Written by Charlotte Bryan – Volunteer at ACAA
National hate crime awareness week, run by Stop Hate UK, runs from 14th – 21st October this year.
Stop Hate UK have been tackling hate crime in the UK for over 20 years. The campaign aims to raise awareness of hate crime in the UK, to remember the victims who have lost their lives to hate crime and to support those who are still being victimised.
In the UK, refugees and asylum seekers are at particular risk of becoming victims of hate crime.
What is the difference between a hate incident and a hate crime?
A hate incident is an act motivated by prejudice. Whilst it may not break the law, it should still be reported and recorded.

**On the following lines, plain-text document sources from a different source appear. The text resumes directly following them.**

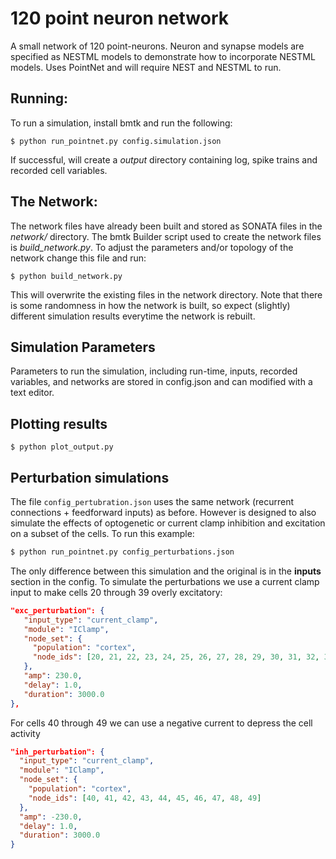 # 120 point neuron network

A small network of 120 point-neurons. Neuron and synapse models are specified as NESTML models to demonstrate how to incorporate NESTML models. Uses PointNet and will require NEST and NESTML to run.


## Running:
To run a simulation, install bmtk and run the following:
```
$ python run_pointnet.py config.simulation.json
```
If successful, will create a *output* directory containing log, spike trains and recorded cell variables.

## The Network:
The network files have already been built and stored as SONATA files in the *network/* directory. The bmtk Builder
script used to create the network files is *build_network.py*. To adjust the parameters and/or topology of the network
change this file and run:
```
$ python build_network.py
```
This will overwrite the existing files in the network directory. Note that there is some randomness in how the network
is built, so expect (slightly) different simulation results everytime the network is rebuilt.

## Simulation Parameters
Parameters to run the simulation, including run-time, inputs, recorded variables, and networks are stored in config.json
and can modified with a text editor.

## Plotting results
```
$ python plot_output.py
```

## Perturbation simulations
The file ```config_pertubration.json``` uses the same network (recurrent connections + feedforward inputs) as before. However
is designed to also simulate the effects of optogenetic or current clamp inhibition and excitation on a subset of the cells. 
To run this example:
```bash
$ python run_pointnet.py config_perturbations.json
``` 

The only difference between this simulation and the original is in the **inputs** section in the config. To simulate the 
perturbations we use a current clamp input to make cells 20 through 39 overly excitatory:
```json
"exc_perturbation": {
   "input_type": "current_clamp",
   "module": "IClamp",
   "node_set": {
     "population": "cortex",
     "node_ids": [20, 21, 22, 23, 24, 25, 26, 27, 28, 29, 30, 31, 32, 33, 34, 35, 36, 37, 38, 39]
   },
   "amp": 230.0,
   "delay": 1.0,
   "duration": 3000.0
},
```

For cells 40 through 49 we can use a negative current to depress the cell activity
```json
"inh_perturbation": {
  "input_type": "current_clamp",
  "module": "IClamp",
  "node_set": {
    "population": "cortex",
    "node_ids": [40, 41, 42, 43, 44, 45, 46, 47, 48, 49]
  },
  "amp": -230.0,
  "delay": 1.0,
  "duration": 3000.0
}
```

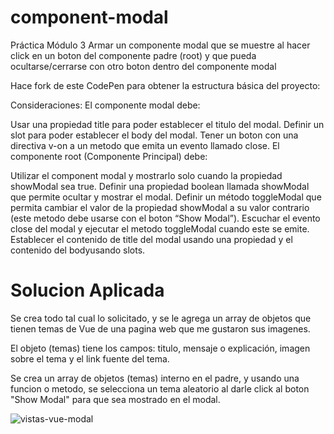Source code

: ﻿# component-modal
Práctica Módulo 3
Armar un componente modal que se muestre al hacer click en un boton del componente padre (root) y que pueda ocultarse/cerrarse con otro boton dentro del componente modal

Hace fork de este CodePen para obtener la estructura básica del proyecto:

Consideraciones:
El componente modal debe:

Usar una propiedad title para poder establecer el titulo del modal.
Definir un slot para poder establecer el body del modal.
Tener un boton con una directiva v-on a un metodo que emita un evento llamado close.
El componente root (Componente Principal) debe:

Utilizar el component modal y mostrarlo solo cuando la propiedad showModal sea true.
Definir una propiedad boolean llamada showModal que permite ocultar y mostrar el modal.
Definir un método toggleModal que permita cambiar el valor de la propiedad showModal a su valor contrario (este metodo debe usarse con el boton “Show Modal”).
Escuchar el evento close del modal y ejecutar el metodo toggleModal cuando este se emite.
Establecer el contenido de title del modal usando una propiedad y el contenido del bodyusando slots.

# Solucion Aplicada
Se crea todo tal cual lo solicitado, y se le agrega un array de objetos que tienen temas de Vue de una pagina web que me gustaron sus imagenes.

El objeto (temas) tiene los campos: titulo, mensaje o explicación, imagen sobre el tema y el link fuente del tema.

Se crea un array de objetos (temas) interno en el padre, y usando una funcion o metodo, se selecciona un tema aleatorio al darle click al boton "Show Modal" para que sea mostrado en el modal.


![vistas-vue-modal](https://user-images.githubusercontent.com/44087262/149447425-94f3a65d-d1cb-4ee9-ac78-712bec14ec45.jpg)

Not all hate incidents break the law. Those that do, become hate crimes and are classed as a criminal act.
It is important to remember that hate incidents can take many forms, from verbal abuse and harassment, online intimidation and abusive texts to physical violence.
Refugees and Hate Crime
Although statistics are scarce regarding refugees specifically as victims of hate crime, nationwide incidents of racist and religious hate crime are on the rise.
The negative language used in debates on refugee and migrant rights in the run up to the EU referendum last year gave licence to discriminatory speech, and entitlement to those with prejudiced views to commit hate crimes.
The Mayor’s Office for Policing and Crime (MOPAC) maintains an online hate crime dashboard, mapping incidents of hate crime by borough. In Hounslow alone, incidents of hate crime have risen steeply from 2014 to the present day; reporting 608 racist hate crimes in June 2017. The data also shows that 37% of victims in Hounslow in the last year were of Asian ethnicity.
In addition, DEMOS think tank social media researchers found that between March 2016 and March 2017, 143,920 derogatory anti-Islamic tweets were sent from the UK, an average of 393 per day.
As hate crime is rising, it is important that communities and authorities work together to promote integration and cooperation to prevent incidents and protect victims.
ACAA tackling hate crime
On Wednesday 30th August 2017, the Afghanistan and Central Asian Association hosted an event entitled ‘Hate Crime and Unaccompanied Minors’. Speakers included Phili Boyle (Help Refugees) and Joy Kyakwita and Catherine Treharne (Hounslow Council Children Looked After resources team), to discuss the sensitive issues surrounding hate crime and young refugees. The discussion covered various ways to tackle hate crime in the community, and it was suggested that the refugee crisis should form a part of the educational curriculum, and that the media should take steps to improve the way in which refugees and asylum seekers are portrayed.
Given that one of the major problems associated with tackling hate crime is that it is widely under reported, one key combative measure is to encourage members of the community to report incidents. Even if it does not result in prosecution, increased reporting will help the authorities to have a more accurate picture of the extent of hate crime in the community so that they are able to take the most appropriate steps forward. Education is also fundamental to raising awareness and changing social attitudes.
ACAA is committed to supporting and empowering the most vulnerable in our society. Vanquishing hate crime is integral to their goals and improving lives in the community.